There is no Higgs boson. All that exists is billions of dollars of wasted taxpayer money, thousands of theoretical papers, and a bunch of physicists praying they will find it soon so they can justify more than 20 years of expensive and time consuming research.

The Aether Physics Model provides the correct understanding of sub-quantum structure, which is a non-material form of reality. Mass is nothing more than a dimension, albeit a very real dimension. In order to understand mass, one has to break away from the concept that physical reality is an ever decreasing size of physical particle. It is as though modern physicists intend to understand the Universe by creating a sharper knife.

The reality is that physical existence arose from non-material existence, as the physics of the Aether Physics Model clearly reveals.

Thursday, April 05, 2007

Still Room for New Knowledge

A recent article on Space.com highlights (once again) the incomplete nature of modern physics theories and astrophysics theories. As I show on one of my web pages, other stellar examples do not agree with modern theory, either. In the article about "light echos," I show with NASA's own photos that the light echo theory is flawed. Apparently, the scale of distance used by NASA is far from accurate.

In the article about the Luminous Blue Variable star explosion in galaxy UGC 4904, we at least get a direct admission that modern theory doesn't work, rather than some lame concept like "light echoes."

A recently-observed supernova is making some astrophysicists doubt prevailing theories for how stars die.

The massive star, located in galaxy UGC 4904 about 77 million light-years from Earth in the constellation Lynx, threw off a huge amount of material on October 20, 2004. This star, which may have been what's known as a Luminous Blue Variable (LBV), was mistaken for a supernova, as LBV's often are. In fact, some observers refer to them as "supernova imposters."

Then, in the fall of 2006, the star exploded into a full supernova, much sooner than expected. Dubbed Supernova 2006jc, the dying star's blast wave apparently reached the shell of drifting material released in the earlier outburst in mere hours.

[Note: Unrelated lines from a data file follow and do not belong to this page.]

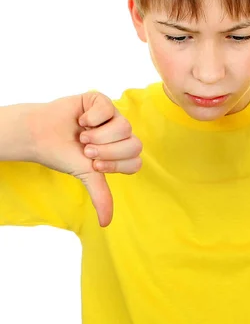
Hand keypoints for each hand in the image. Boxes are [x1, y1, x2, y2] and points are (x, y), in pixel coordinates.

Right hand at [30, 92, 142, 226]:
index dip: (116, 165)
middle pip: (134, 144)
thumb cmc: (64, 154)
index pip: (136, 162)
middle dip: (108, 151)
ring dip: (98, 135)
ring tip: (82, 136)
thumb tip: (106, 223)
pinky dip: (92, 118)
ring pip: (124, 127)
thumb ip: (101, 195)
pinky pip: (108, 109)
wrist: (40, 135)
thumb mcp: (86, 175)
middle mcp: (121, 134)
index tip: (94, 164)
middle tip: (86, 150)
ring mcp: (113, 116)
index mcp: (120, 152)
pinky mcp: (102, 100)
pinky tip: (81, 120)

The wave heated the ejected gases to millions of degrees, sparking X-ray emissions of an intensity and duration never before detected. NASA’s Swift satellite recorded X-rays brightening from the supernova for an unprecedented 100 days. All previously observed supernovae have initially appeared bright in X-rays before quickly turning invisible.

"We have never observed a stellar outburst and then later seen the star explode," said University of California at Berkeley astronomer Ryan Foley.

First of all, is a "blast wave" a technical term? What is the blast wave made out of that it can heat ejected gases to millions of degrees and spark super intense X-ray emissions? If the X-ray emissions are secondary, and the "blast wave" struck matter to produce X-rays, then the "blast wave" cannot be made out of photons or matter. In order for the so-called "blast wave" to move so fast it had to be a gravity wave (a ripple in the fabric of space-time, or Aether).

Not only did this "blast wave" excite X-rays in its own debris field, but when the "blast wave" arrived at our Sun it also produced x-rays on it, too. The so-called blast waves are gravity waves, and they often travel faster than the speed of light. So in this case, our Sun released intense bursts of X-ray flares more than a day before the associated gamma ray burst from the LBV reached our Sun as seen in the solar X-ray flare graph below (click on image to see full size):

Solar X-ray graph

Scientists at Caltech and MIT have spent lots of NSF money building a gravity wave detector in space, but have not yet reported a single gravity wave. However, by simply watching the solar X-ray data, I have witnessed hundreds of separate gravity wave incidents passing through our solar system.

It is clear what the problem is. If gravity waves are ripples in space-time, and they arrive before gamma rays do, then the fabric of space-time must be very real and independent from photons. Or in other words, there really must be an Aether in which photons travel and which can be mechanically modulated separate from electromagnetic radiation.